One major distraction is that we are considering selling our house.  It is a lovely house, particularly for families of five, or six.  Families of eleven have unique needs.  The thought of selling my house has kept me in it for the last four years.  The thought of selling it for less than we paid has kept Rick in it for the last four years.  We are getting to the point that we realize we really need something different.  The question is can we find it in our price range and location?  As I have started to pack some extraneous things away in hopes of making it look more presentable, I have made it sort of less comfortable to live in.  It is like tightening your belt to motivate yourself to lose some weight.  I am finding that it is making me crabby.  I am a decision maker.  I like to know what the verdict is, and to move on with that.  I think we are going to put our house on the market, but I'm still not sure, which is adding to my general anxiety level.
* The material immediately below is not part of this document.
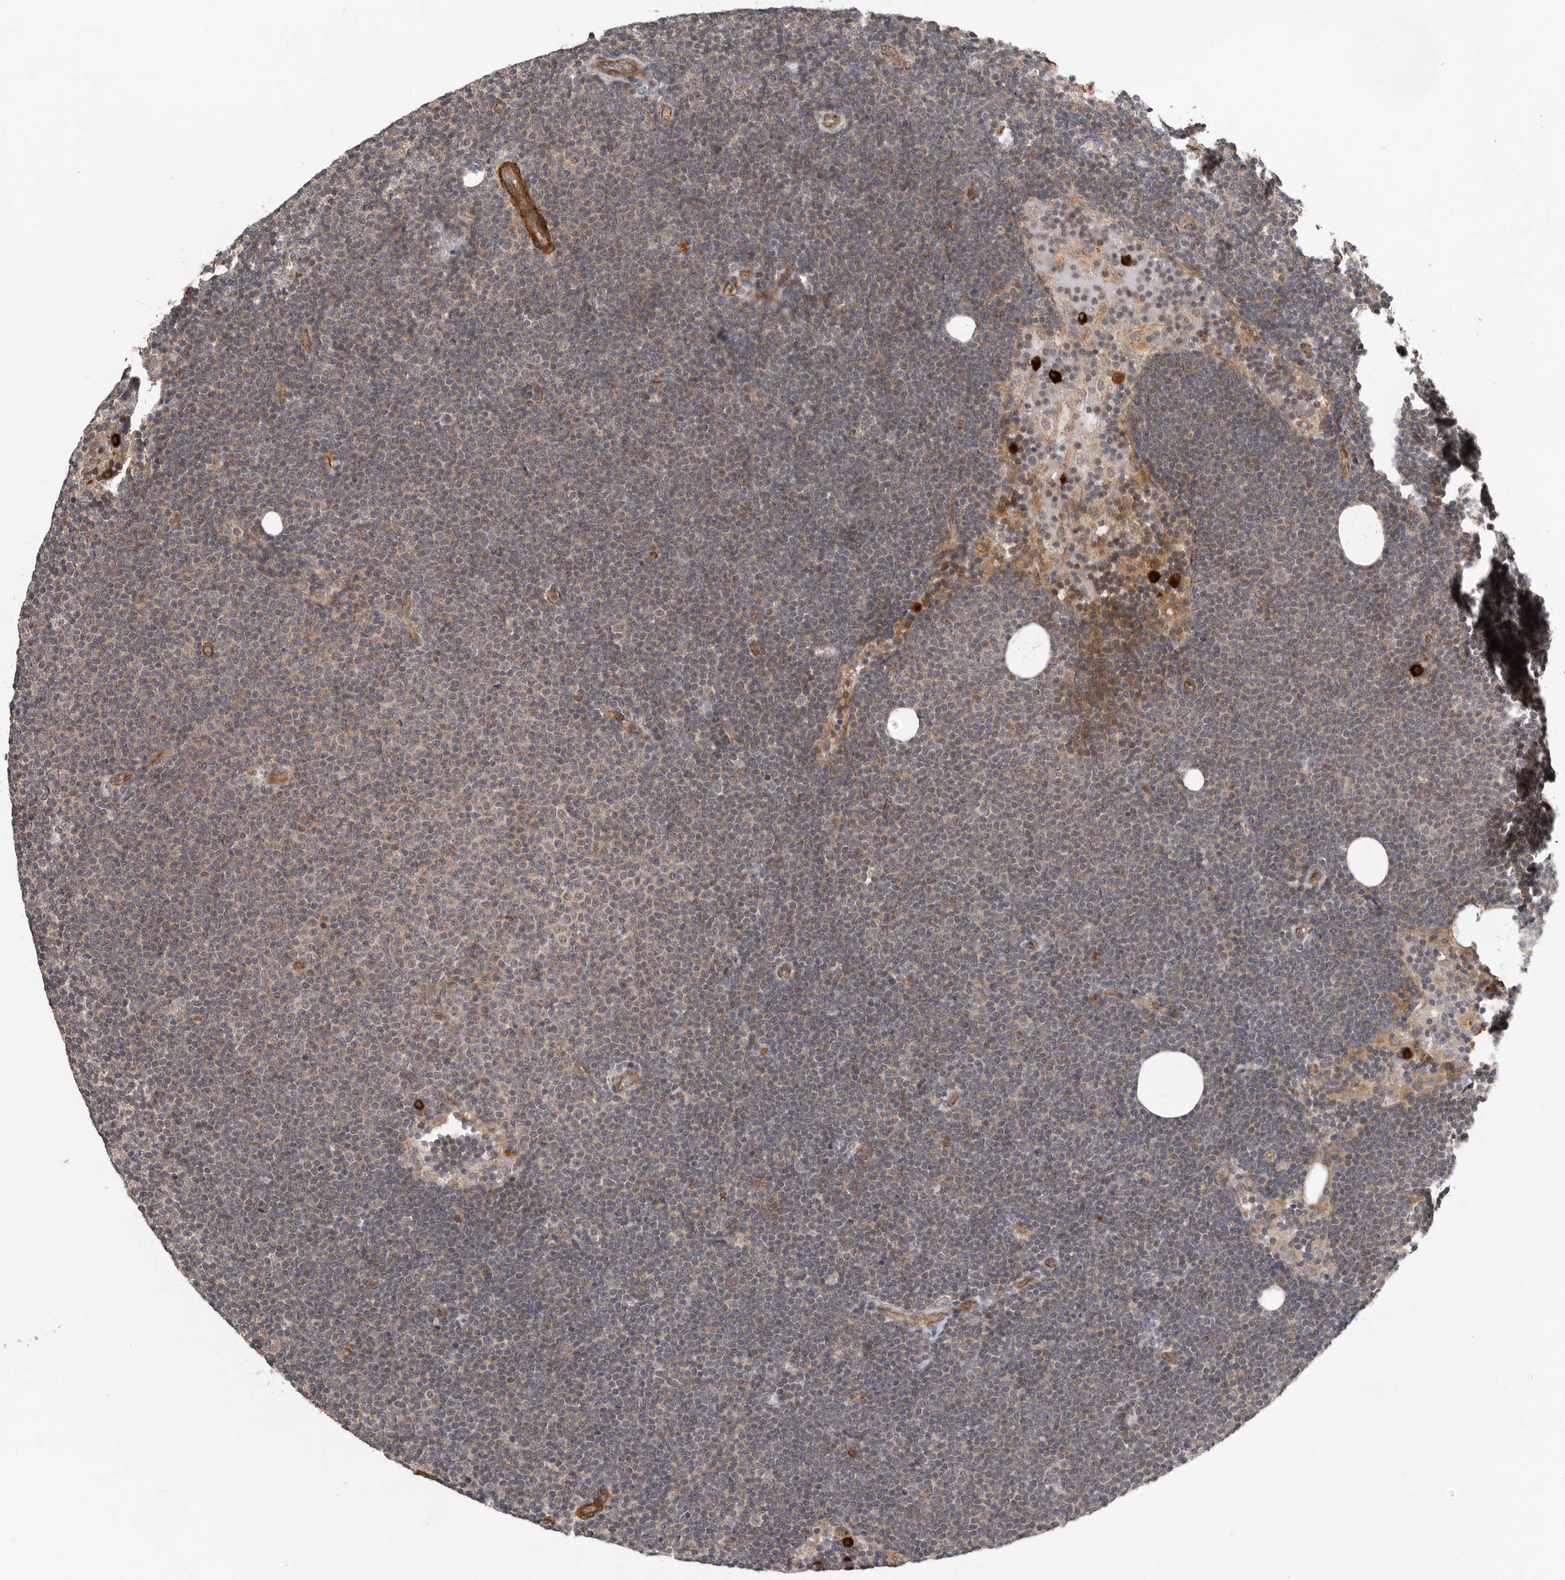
{"staining": {"intensity": "weak", "quantity": "<25%", "location": "cytoplasmic/membranous"}, "tissue": "lymphoma", "cell_type": "Tumor cells", "image_type": "cancer", "snomed": [{"axis": "morphology", "description": "Malignant lymphoma, non-Hodgkin's type, Low grade"}, {"axis": "topography", "description": "Lymph node"}], "caption": "This is an IHC image of lymphoma. There is no positivity in tumor cells.", "gene": "RNF157", "patient": {"sex": "female", "age": 53}}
I have to keep reminding myself that this is a little deal.  Our house is just the thing that keeps the rain off of our heads and lets us have a place to sleep.  It is not my life.  The people that I share it with are my life, and I love them no matter what my house is like.  It is just one more comfort thing, that I need to let go of.  My house will not make me happy, it is just an external thing.  No matter where I live there will be ten people with me.

1 comment:

Andrea Hill said...

I LOVE that snowman picture! Who made that? I also didn't know you were trying to sell your house. I really don't think you have lost any readers, I think people are just to lazy to comment. Your blog is incredibly resourceful and precious. I will always be faithful to your blog.